A fine grain modelling of the voltage and frequency “actuators” must be first done in order to simulate in a realistic ways the physical phenomena. Especially, the various parameters that may influence the system will be considered (process variation, supply voltage variation and noise, temperature variation, etc.)
Then, Non-Linear (NL) control laws that take into account the saturation of the actuators will be developed. These laws will be validated on the physical simulator and their performances in regulation (i.e. the response of the closed-loop system to disturbances such as PVT variations) will be evaluated. Note that these laws will be designed at the light of implementation constraints (mainly cost) in terms of complexity, area, etc.
Actually, the system considered here is intrinsically a Multi-Inputs-Multi-Outputs (MIMO) one. Therefore, its control can be design with NL techniques devoted to MIMO systems in order to ensure the requirements and reject the disturbances.
The control of several Voltage and Frequency Islands (VFI) is usually done via a “central brain” that chooses the voltage and frequency references thanks to a computational workload deadline. For more advanced architectures, the capabilities of each processing element, especially its maximum frequency, can be taken into account. A disruptive approach should be to consider a more distributed control that for instance takes into account the particular state (e.g. temperature) of each VFI neighbours. Control techniques that have been designed for distributed Network Controlled Systems could be adapted to MPSoCs.

Design of a safe and secure hypervisor in the context of a manycore architecture

The TSUNAMY project aims at thinking the design of future manycore chips in a collaborative hardware/software approach. It will investigate how crypto-processors can be incorporated into such a chip, turning it into a heterogeneous architecture, where scheduling, resource allocation, resource sharing, and resource isolation will be a concern.
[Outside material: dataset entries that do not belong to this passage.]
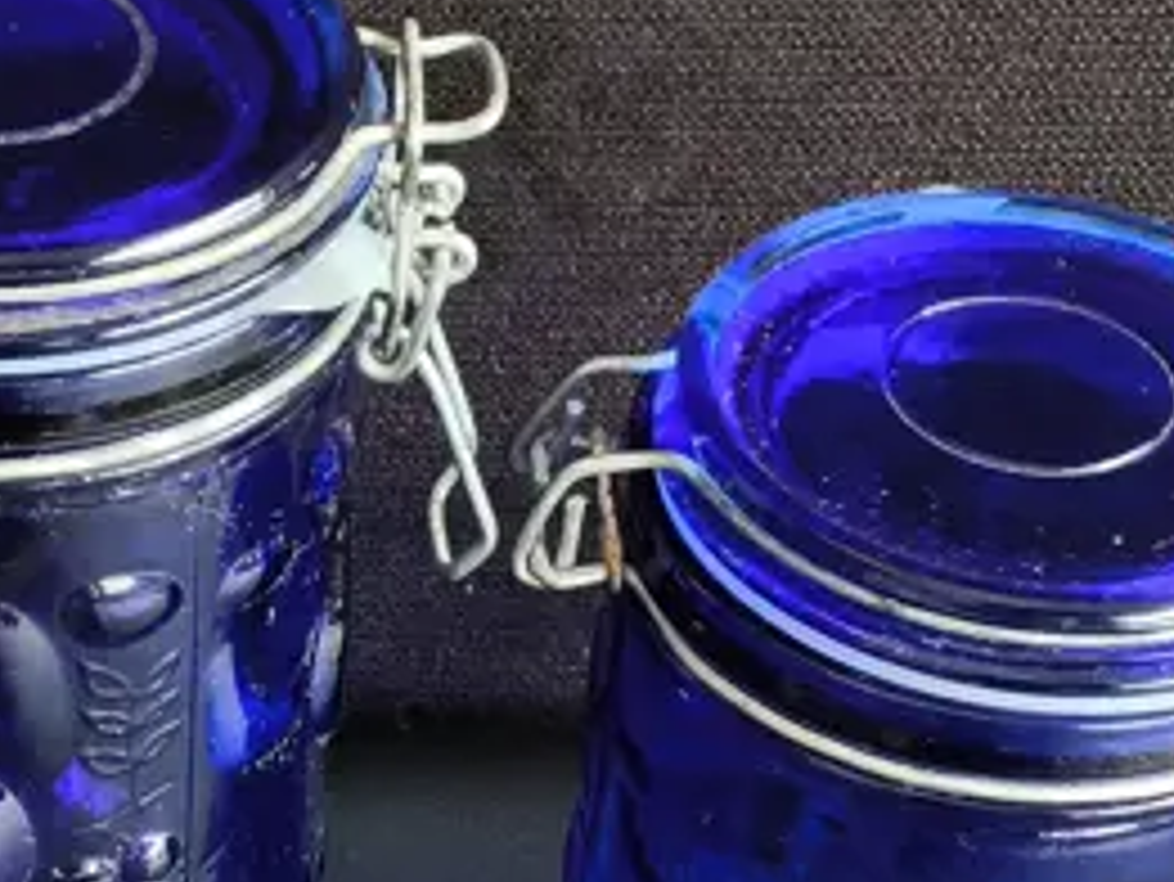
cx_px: 198
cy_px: 432
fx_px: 3597
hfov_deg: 18.3
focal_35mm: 106
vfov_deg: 14.0
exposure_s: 1/100
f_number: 2
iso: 125
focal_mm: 2.87
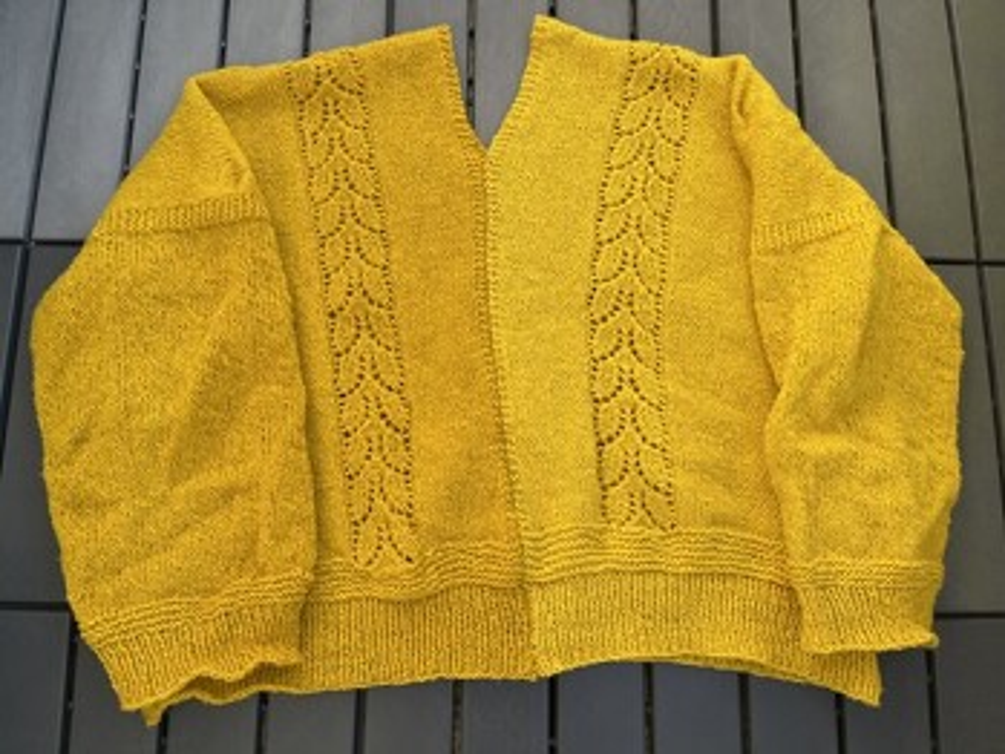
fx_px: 726
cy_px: 377
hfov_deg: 69.4
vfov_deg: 54.9
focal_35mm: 25
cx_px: 502
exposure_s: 1/231
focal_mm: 5.1
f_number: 1.6
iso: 32
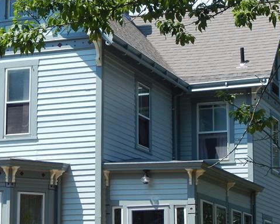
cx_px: 108
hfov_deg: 17.1
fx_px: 929
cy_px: 143
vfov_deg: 13.8
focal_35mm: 112
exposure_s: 1/800
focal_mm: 9.7
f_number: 3.8
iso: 125
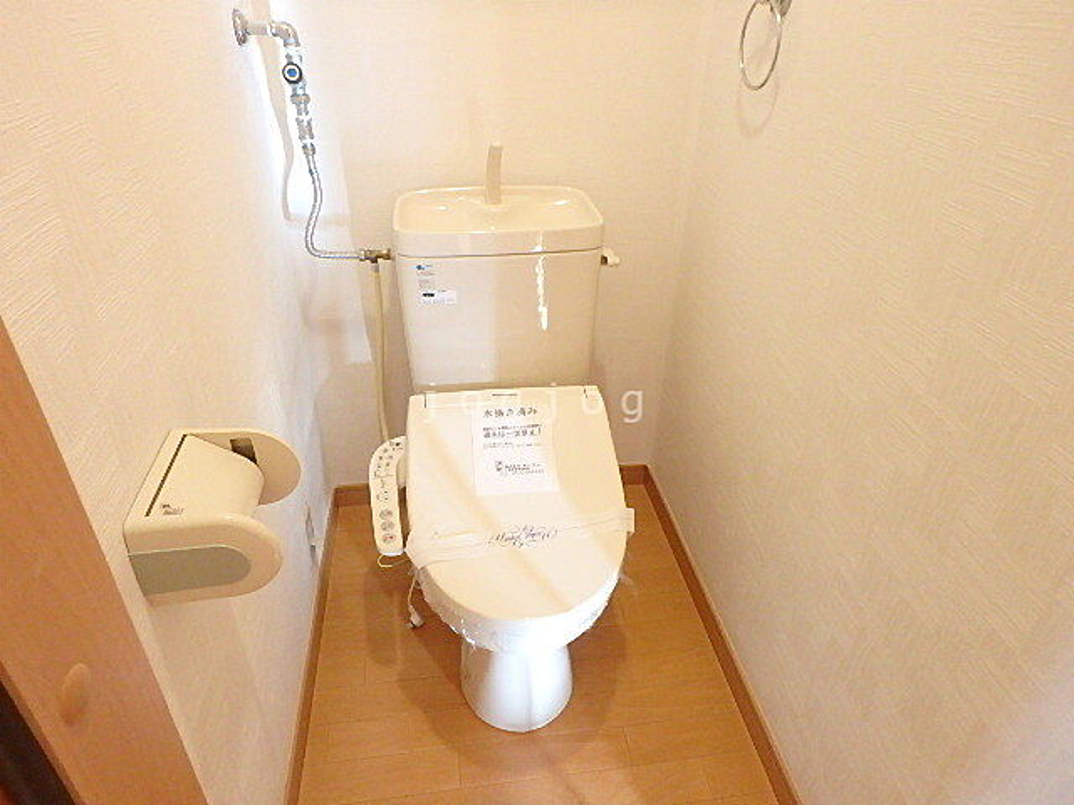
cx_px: 537
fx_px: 652
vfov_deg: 63.4
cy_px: 402
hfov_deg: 79.0
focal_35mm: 21
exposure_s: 1/25
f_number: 3.5
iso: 800
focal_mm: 3.7
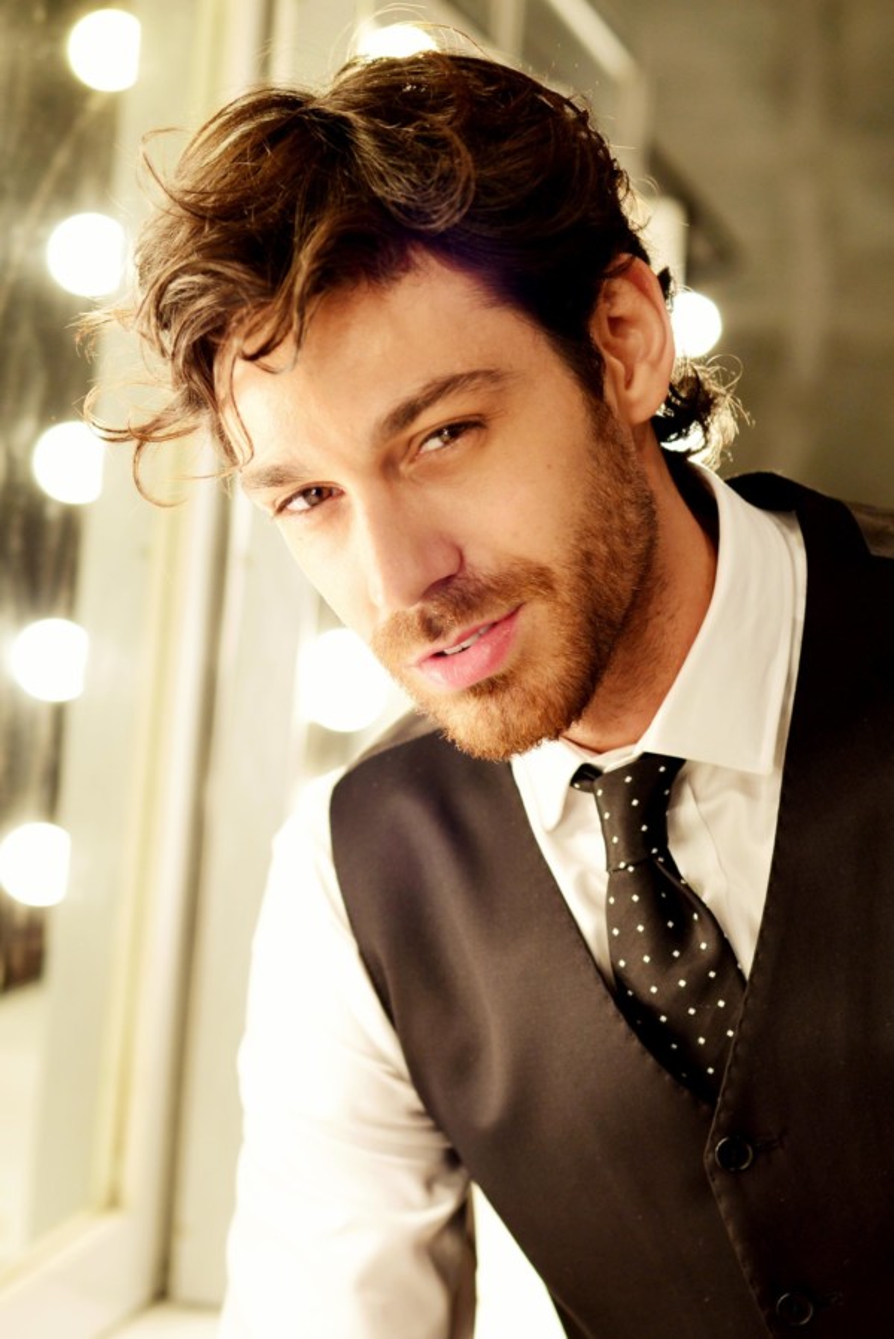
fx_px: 1861
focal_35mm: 50
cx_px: 447
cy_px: 670
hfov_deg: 27.0
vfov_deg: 39.6
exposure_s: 1/100
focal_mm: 50
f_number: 3.2
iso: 500
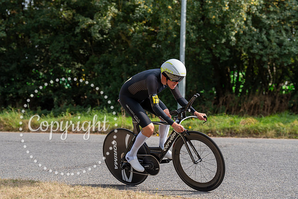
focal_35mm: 95
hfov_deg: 21.5
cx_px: 149
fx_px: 787
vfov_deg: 14.4
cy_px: 100
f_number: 4
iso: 125
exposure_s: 1/1000
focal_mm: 95
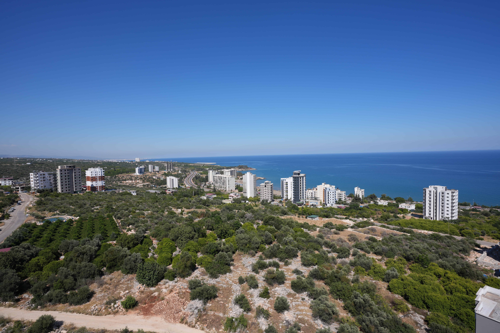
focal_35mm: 17
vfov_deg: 70.4
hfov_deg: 93.3
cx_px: 250
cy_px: 166
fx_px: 236
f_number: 8
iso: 100
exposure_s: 1/400
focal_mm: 17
The LaSTRE laboratory has designed Anaxagoros, a micro-kernel which ensures good properties in terms of safety and integration of mixed-criticality applications and is therefore well suited to the virtualization of operating systems. Making this virtualization software layer evolve in the context of the TSUNAMY project is the main goal of this post-doctoral proposal.

The first issue to address deals with the scalability of Anaxagoros on a manycore architecture. This system was designed with multicore scalability in mind : to help reach the highest level of parallelism in a lock-free fashion, innovative techniques were proposed to minimize the amount of synchronization points within the system. This is the first step, but scaling to manycore architectures brings new topics such as cache-coherency or non-uniform memory access that require to focus on data locality as well. The second challenge will be to incorporate genuine security features into Anaxagoros, e.g. regarding protection from covert channels, or confidentiality. The third and final challenge that will be addressed through interactions with the partners of the project is to devise techniques that could be implemented directly in hardware in order to ensure that even a breach in what is usually considered as trusted software will not allow an attacker to gain unprivileged data access or let information leak.